In journalism, mainstream media (MSM) is a term and abbreviation used to refer collectively to the various large mass news media that influence many people and both reflect and shape prevailing currents of thought. The term is used to contrast with alternative media.
 
The term is often used for large news conglomerates, including newspapers and broadcast media, that underwent successive mergers in many countries. The concentration of media ownership has raised concerns of a homogenization of viewpoints presented to news consumers. Consequently, the term mainstream media has been used in conversation and the blogosphere, sometimes in oppositional, pejorative or dismissive senses, in discussion of the mass media and media bias.

United States

In the United States, movie production is known to have been dominated by major studios since the early 20th century; before that, there was a period in which Edison's Trust monopolized the industry. In the early 21st century, the music and television industries was subject to media consolidation, with Sony Music Entertainment's parent company merging their music division with Bertelsmann AG's BMG to form Sony BMG, and Warner Bros. Entertainment's The WB and CBS Corp.'s UPN merging to form The CW. In the case of Sony BMG there existed a "Big Five", later "Big Four", of major record companies, while The CW's creation was an attempt to consolidate ratings and stand up to the "Big Four" of American network (terrestrial) television (although the CW was actually partially owned by one of the Big Four in CBS). In television, the vast majority of broadcast and basic cable networks, over a hundred in all, are controlled by eight corporations: Fox Corporation, The Walt Disney Company (which includes the ABC, ESPN, FX and Disney brands), National Amusements (which owns Paramount Global), Comcast (which owns NBCUniversal), Warner Bros. Discovery, E. W. Scripps Company, Altice USA, or some combination thereof.

Media mergers and concentration in the United States 
Over time the rate of media mergers has increased, while the number of media outlets has also increased. This has resulted in a higher concentration of media ownership, with fewer companies owning more media outlets.

Some critics, such as Ben Bagdikian, assailed concentration of ownership, arguing that large media acquisitions limit the information accessible to the public. Other commentators, such as Ben Compaine and Jack Shafer, find Bagdikian's critique overblown. Shafer noted that U.S. media consumers have a wide variety of news sources, including independent national and local sources. Compaine argues that, based on economic metrics such as the Herfindahl-Hirschman Index, the media industry is not very highly concentrated and did not become more concentrated during the 1990s and 2000s. Compaine also points out that most media mergers are not purely acquisitions, but also include divestitures.

The "Big five"

• MATERIAL SUPPLIED:
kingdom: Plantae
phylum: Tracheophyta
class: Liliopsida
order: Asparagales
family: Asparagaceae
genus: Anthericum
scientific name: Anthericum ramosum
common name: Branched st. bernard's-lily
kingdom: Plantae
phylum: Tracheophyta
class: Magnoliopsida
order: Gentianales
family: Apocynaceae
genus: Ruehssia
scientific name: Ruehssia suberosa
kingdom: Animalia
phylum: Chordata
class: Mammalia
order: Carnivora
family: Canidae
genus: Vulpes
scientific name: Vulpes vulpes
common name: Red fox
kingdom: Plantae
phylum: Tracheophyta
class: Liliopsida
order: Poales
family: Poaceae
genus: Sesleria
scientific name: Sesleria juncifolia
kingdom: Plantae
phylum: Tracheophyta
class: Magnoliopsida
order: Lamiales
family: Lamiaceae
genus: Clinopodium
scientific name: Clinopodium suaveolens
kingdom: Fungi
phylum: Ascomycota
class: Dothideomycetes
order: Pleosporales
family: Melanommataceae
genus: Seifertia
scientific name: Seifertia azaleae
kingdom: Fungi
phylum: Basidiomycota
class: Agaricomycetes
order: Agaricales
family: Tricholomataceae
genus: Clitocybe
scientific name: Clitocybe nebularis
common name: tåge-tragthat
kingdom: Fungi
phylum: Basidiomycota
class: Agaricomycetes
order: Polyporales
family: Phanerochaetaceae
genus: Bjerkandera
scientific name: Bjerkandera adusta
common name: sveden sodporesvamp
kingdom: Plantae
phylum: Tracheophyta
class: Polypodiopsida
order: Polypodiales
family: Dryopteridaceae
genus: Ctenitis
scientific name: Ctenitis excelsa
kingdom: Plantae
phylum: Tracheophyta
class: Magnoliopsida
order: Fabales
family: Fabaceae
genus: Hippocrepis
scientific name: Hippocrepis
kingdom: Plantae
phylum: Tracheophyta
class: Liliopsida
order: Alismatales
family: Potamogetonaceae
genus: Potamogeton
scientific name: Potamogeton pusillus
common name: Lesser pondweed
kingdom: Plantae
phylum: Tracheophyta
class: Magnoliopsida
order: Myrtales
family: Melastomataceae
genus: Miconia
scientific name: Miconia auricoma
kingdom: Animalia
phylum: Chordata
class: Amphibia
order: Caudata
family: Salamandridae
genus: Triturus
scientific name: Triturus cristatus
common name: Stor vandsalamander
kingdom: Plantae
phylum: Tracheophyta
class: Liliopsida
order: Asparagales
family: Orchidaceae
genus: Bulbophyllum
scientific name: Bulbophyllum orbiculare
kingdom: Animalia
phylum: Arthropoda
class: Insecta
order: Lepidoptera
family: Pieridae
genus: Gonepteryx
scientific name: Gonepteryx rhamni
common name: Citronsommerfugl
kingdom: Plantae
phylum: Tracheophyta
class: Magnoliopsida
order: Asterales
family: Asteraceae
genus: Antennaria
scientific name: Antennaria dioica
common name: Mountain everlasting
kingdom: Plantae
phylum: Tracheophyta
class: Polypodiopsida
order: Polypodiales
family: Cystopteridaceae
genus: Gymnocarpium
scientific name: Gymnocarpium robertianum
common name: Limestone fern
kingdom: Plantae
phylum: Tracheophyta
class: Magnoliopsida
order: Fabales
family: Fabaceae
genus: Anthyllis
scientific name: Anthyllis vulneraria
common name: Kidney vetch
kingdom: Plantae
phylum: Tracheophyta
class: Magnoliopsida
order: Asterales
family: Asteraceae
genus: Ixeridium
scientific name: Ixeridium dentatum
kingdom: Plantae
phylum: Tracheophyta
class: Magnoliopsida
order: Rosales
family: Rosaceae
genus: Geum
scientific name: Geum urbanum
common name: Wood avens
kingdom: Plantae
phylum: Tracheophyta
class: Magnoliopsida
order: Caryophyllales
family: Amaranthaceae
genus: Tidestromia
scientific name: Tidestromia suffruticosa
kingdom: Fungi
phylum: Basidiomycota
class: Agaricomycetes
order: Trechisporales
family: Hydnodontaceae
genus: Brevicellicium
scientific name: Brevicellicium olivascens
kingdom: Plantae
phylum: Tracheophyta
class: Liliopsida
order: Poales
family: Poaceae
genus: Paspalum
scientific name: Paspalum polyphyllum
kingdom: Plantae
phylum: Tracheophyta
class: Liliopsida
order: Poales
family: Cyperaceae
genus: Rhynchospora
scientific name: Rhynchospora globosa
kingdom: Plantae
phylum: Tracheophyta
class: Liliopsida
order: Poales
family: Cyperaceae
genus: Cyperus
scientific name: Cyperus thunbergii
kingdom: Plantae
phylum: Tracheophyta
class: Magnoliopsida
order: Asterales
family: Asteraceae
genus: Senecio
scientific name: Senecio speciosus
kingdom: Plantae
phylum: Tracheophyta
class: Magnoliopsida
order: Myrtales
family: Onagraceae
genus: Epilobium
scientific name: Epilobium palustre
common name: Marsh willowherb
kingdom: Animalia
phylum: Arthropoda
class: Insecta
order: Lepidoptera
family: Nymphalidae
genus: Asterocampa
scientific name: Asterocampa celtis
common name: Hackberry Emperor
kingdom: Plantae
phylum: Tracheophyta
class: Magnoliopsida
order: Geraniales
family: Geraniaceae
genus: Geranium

• ACTIONS TO TAKE:
(a) Transcribe the part of the passage on mainstream media that starts with "In journalism, mainstream" and goes on through "with alternative media.".
(b) Repeat word for word the lines of the listing, starting with the line with "order: Agaricales" and going on through the line with "scientific name: Potamogeton pusillus", both included.

• PER-TASK ANSWERS:
(a)
In journalism, mainstream media (MSM) is a term and abbreviation used to refer collectively to the various large mass news media that influence many people and both reflect and shape prevailing currents of thought. The term is used to contrast with alternative media.

(b)
order: Agaricales
family: Tricholomataceae
genus: Clitocybe
scientific name: Clitocybe nebularis
common name: tåge-tragthat
kingdom: Fungi
phylum: Basidiomycota
class: Agaricomycetes
order: Polyporales
family: Phanerochaetaceae
genus: Bjerkandera
scientific name: Bjerkandera adusta
common name: sveden sodporesvamp
kingdom: Plantae
phylum: Tracheophyta
class: Polypodiopsida
order: Polypodiales
family: Dryopteridaceae
genus: Ctenitis
scientific name: Ctenitis excelsa
kingdom: Plantae
phylum: Tracheophyta
class: Magnoliopsida
order: Fabales
family: Fabaceae
genus: Hippocrepis
scientific name: Hippocrepis
kingdom: Plantae
phylum: Tracheophyta
class: Liliopsida
order: Alismatales
family: Potamogetonaceae
genus: Potamogeton
scientific name: Potamogeton pusillus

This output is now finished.